[Supplied passage]

Print information about trainable parameters in the model.

This method displays the number and percentage of trainable parameters, which is particularly useful when using parameter-efficient methods like LoRA. It helps monitor the efficiency of the fine-tuning approach.

Example:

# Print trainable parameter statistics
actor.print_trainable_parameters()
# Output: trainable params: 4,194,304 || all params: 7,241,732,096 || trainable%: 0.058
process_sequences(sequences: torch.Tensor, input_len: int, eos_token_id: int, pad_token_id: int) Tuple[torch.Tensor, torch.Tensor, torch.Tensor][source]

Called by trainer/fast_exp_maker.py.

Process generated sequences to create proper attention and action masks.

This method post-processes the generated sequences to ensure proper handling of end-of-sequence tokens and creates masks needed for reinforcement learning training. It handles edge cases like multiple EOS tokens and ensures consistent sequence formatting.

Parameters:
  • sequences (torch.Tensor) – Generated token sequences

  • input_len (int) – Length of the input prompt

  • eos_token_id (int) – End-of-sequence token ID

  • pad_token_id (int) – Padding token ID

Returns:

Tuple of processed sequences, attention mask, and action mask

Return type:

Tuple[torch.Tensor, torch.Tensor, torch.Tensor]

[Task goal] Please state what the process_sequences method returns, according to the documentation excerpt above.

[Data]

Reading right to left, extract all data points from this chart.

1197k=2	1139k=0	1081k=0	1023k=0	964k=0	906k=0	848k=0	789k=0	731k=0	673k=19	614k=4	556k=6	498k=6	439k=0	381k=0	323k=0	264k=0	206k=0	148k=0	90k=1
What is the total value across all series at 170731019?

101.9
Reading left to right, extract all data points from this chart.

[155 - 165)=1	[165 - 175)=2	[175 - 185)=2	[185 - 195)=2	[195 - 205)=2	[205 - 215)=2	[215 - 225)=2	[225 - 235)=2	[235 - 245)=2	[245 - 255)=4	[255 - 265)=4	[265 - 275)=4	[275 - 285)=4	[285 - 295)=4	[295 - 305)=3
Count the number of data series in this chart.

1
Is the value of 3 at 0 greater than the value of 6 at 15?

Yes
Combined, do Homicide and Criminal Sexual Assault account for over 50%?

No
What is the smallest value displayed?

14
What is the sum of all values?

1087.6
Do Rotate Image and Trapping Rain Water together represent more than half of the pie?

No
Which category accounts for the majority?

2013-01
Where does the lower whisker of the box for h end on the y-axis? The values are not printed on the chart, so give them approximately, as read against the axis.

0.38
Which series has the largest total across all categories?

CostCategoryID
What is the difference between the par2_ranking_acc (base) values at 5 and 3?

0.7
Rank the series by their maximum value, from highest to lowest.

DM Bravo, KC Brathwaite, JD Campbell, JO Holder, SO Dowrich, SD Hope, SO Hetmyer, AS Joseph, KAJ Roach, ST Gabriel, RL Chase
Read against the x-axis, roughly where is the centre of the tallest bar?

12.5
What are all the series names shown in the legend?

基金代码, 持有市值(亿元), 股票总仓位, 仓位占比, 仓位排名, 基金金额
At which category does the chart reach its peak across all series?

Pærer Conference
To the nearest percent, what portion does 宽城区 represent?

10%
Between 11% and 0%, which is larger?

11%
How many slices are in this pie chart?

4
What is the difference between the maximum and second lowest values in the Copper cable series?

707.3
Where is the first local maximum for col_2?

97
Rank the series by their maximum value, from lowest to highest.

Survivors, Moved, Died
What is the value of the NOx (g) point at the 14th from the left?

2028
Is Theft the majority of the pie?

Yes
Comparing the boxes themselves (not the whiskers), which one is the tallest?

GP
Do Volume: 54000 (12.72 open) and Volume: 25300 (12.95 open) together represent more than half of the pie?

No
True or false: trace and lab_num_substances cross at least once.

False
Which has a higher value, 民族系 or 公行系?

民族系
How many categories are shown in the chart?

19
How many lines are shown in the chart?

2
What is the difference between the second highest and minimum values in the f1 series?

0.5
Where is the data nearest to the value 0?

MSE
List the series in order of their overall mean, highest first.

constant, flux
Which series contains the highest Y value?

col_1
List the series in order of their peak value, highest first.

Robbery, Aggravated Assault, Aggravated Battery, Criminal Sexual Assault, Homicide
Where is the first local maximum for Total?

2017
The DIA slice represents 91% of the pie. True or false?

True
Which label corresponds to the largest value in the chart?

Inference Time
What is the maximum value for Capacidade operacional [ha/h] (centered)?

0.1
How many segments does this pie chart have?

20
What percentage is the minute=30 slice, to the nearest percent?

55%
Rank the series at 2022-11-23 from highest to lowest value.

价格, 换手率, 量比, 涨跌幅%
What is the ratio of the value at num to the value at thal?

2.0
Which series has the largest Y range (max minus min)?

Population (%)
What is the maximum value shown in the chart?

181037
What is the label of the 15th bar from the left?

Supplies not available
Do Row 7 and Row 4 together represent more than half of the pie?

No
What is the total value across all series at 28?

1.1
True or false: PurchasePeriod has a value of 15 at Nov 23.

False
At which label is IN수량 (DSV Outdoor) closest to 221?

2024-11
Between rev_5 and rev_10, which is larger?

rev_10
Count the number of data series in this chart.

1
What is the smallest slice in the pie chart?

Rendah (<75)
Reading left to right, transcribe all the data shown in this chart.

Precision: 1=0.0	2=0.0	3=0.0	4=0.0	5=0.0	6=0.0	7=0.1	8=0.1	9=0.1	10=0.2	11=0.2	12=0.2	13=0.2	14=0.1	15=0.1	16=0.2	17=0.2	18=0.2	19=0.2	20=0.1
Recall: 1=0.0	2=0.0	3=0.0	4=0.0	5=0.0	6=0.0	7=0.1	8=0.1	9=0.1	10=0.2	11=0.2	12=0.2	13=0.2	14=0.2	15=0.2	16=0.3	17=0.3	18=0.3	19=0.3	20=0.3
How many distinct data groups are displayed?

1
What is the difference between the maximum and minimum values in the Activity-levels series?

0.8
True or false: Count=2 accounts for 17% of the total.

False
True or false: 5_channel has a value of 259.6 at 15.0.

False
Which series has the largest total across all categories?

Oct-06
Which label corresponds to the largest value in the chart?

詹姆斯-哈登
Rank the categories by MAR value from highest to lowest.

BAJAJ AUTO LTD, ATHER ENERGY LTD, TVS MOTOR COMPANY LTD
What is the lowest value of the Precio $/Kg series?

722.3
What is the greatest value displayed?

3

[Output of the exercise] A tuple of processed sequences, attention mask, and action mask.